과제:
[1] 원문 발췌에서 "# EMA 계산 및 MACD, Signal"부터 "Line'] = df['MACD'].ewm(span=9, adjust=False).mean()"까지의 부분을 그대로 출력하세요.
[2] 원문 발췌에서 주석이 아닌 코드가 df에 새로 추가하는 열 이름을 모두 나열하세요.

원문 발췌:
..............................

### 코스닥 예측

### 모델링

In [37]:
import FinanceDataReader as fdr
import numpy as np
import pandas as pd
import xgboost as xgb
import joblib
from sklearn.model_selection import train_test_split
from sklearn.metrics import accuracy_score, confusion_matrix, classification_report
from sklearn.utils.class_weight import compute_class_weight

# CSV 파일에서 주식 코드 목록 불러오기
kosdak = pd.read_csv('KOSDAQ_result.csv')
# stock_codes = kosdak['Code'].astype(str).str.zfill(6).tolist()  # 주식 코드 목록 생성 (0으로 채우기)

# 주식 코드 전체 선택
stock_codes = kosdak['Code'].astype(str).str.zfill(6).tolist()

# 전체 주식 코드 목록 출력
print("Stock Codes:")
print(stock_codes)

# 각 기업별 모델을 저장할 딕셔너리
models = {}

for code in stock_codes:
    try:
        df = fdr.DataReader(code).dropna()  # 데이터 불러오기 및 결측값 제거
        if not df.empty:
            # 가격 변화율 계산
            # df['Change'] = df['Close'].pct_change()
            df = df.dropna()
            # EMA 계산 및 MACD, Signal Line 생성
            df['ema_10'] = df['Close'].ewm(span=10, adjust=False).mean()
            df['ema_12'] = df['Close'].ewm(span=12, adjust=False).mean()
            df['ema_26'] = df['Close'].ewm(span=26, adjust=False).mean()
            df['ema_30'] = df['Close'].ewm(span=30, adjust=False).mean()
            df['MACD'] = df['ema_12'] - df['ema_26']
            df['Signal Line'] = df['MACD'].ewm(span=9, adjust=False).mean()

..............................

추출 정보:
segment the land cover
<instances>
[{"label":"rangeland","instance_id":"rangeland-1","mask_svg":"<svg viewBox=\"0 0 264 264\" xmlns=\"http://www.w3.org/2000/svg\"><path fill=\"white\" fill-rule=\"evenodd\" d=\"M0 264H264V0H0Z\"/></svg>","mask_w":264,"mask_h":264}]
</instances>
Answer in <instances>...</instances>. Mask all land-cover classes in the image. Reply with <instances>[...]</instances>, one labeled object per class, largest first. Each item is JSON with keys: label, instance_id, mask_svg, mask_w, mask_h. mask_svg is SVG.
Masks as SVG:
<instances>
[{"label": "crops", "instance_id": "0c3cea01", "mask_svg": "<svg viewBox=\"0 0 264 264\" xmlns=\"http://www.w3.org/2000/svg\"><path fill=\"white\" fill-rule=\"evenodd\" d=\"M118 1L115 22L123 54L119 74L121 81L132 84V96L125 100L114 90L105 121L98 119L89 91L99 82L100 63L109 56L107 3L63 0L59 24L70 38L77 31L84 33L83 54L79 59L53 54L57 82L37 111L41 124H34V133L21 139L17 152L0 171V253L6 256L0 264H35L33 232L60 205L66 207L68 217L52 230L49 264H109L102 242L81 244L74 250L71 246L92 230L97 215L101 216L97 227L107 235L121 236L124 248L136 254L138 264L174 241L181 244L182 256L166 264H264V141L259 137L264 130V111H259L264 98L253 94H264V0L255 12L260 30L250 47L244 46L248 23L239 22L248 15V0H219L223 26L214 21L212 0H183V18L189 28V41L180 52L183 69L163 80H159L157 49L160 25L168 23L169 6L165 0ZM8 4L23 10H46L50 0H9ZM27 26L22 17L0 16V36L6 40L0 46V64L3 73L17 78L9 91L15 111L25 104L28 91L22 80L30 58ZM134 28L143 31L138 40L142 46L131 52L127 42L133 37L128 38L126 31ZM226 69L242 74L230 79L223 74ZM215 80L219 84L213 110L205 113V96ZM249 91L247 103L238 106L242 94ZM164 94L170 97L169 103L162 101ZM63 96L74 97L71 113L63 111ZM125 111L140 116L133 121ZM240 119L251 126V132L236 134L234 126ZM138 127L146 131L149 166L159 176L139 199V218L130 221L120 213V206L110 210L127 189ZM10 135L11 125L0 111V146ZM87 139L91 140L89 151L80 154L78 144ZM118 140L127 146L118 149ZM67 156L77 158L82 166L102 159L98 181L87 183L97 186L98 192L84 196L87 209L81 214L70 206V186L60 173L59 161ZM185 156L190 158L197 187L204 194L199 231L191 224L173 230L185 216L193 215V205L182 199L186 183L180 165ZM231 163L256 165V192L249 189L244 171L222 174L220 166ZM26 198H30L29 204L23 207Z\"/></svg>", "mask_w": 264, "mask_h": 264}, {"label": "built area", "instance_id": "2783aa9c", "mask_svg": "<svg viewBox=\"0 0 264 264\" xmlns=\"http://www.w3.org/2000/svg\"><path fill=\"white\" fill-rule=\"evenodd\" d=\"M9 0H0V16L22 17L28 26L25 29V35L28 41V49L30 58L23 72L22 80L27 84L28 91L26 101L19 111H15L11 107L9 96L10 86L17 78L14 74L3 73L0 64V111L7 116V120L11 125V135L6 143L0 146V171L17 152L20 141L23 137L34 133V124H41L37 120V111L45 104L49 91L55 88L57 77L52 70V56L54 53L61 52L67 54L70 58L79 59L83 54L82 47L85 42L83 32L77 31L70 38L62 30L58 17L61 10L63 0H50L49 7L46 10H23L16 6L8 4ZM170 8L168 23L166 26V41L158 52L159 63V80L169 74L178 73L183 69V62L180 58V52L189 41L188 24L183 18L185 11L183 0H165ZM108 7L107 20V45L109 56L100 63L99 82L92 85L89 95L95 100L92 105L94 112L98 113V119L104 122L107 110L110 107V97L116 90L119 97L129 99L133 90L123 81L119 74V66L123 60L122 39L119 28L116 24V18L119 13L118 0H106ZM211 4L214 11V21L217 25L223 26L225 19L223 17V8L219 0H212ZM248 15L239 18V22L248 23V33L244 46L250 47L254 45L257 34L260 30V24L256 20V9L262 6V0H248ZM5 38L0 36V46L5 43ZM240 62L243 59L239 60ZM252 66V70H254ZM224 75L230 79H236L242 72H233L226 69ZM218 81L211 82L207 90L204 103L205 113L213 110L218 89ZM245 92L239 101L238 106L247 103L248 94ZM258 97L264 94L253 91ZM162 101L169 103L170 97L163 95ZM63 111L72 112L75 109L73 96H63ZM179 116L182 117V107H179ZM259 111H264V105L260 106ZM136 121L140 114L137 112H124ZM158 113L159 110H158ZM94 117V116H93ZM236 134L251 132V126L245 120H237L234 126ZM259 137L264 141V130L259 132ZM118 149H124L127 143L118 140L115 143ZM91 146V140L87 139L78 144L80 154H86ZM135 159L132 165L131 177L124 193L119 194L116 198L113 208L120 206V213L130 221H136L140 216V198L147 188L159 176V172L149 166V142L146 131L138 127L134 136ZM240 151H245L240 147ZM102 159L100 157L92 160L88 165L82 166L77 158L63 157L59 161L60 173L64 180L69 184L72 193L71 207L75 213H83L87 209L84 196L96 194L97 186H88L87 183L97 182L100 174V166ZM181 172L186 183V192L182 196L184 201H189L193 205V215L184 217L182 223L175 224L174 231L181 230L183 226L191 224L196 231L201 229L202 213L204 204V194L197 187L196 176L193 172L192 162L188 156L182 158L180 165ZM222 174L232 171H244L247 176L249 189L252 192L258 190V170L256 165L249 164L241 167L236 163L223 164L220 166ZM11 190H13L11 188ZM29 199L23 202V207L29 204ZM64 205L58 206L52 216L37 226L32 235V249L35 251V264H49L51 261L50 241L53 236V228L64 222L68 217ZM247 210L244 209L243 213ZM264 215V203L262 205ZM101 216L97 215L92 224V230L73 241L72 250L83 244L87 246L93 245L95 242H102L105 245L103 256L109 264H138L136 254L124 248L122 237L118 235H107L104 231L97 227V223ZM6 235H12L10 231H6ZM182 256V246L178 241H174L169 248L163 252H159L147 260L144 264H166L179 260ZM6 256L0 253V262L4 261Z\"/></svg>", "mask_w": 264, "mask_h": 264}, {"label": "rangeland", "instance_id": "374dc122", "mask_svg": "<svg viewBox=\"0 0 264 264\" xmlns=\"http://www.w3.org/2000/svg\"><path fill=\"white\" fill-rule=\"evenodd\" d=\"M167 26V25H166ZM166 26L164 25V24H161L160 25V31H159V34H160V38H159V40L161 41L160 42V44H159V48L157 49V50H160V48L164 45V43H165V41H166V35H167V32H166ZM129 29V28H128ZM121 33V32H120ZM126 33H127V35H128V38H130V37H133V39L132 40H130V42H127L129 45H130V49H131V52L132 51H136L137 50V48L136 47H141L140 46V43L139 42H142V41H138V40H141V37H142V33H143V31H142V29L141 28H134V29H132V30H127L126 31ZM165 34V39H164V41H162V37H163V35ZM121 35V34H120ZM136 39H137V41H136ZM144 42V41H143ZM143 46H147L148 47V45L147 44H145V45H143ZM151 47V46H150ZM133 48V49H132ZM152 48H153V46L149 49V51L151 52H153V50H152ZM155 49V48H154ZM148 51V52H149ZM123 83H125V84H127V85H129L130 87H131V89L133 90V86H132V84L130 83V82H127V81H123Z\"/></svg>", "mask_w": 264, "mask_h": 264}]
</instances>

..............................

과제 결과:
[1]
# EMA 계산 및 MACD, Signal Line 생성
            df['ema_10'] = df['Close'].ewm(span=10, adjust=False).mean()
            df['ema_12'] = df['Close'].ewm(span=12, adjust=False).mean()
            df['ema_26'] = df['Close'].ewm(span=26, adjust=False).mean()
            df['ema_30'] = df['Close'].ewm(span=30, adjust=False).mean()
            df['MACD'] = df['ema_12'] - df['ema_26']
            df['Signal Line'] = df['MACD'].ewm(span=9, adjust=False).mean()

[2]
- ema_10
- ema_12
- ema_26
- ema_30
- MACD
- Signal Line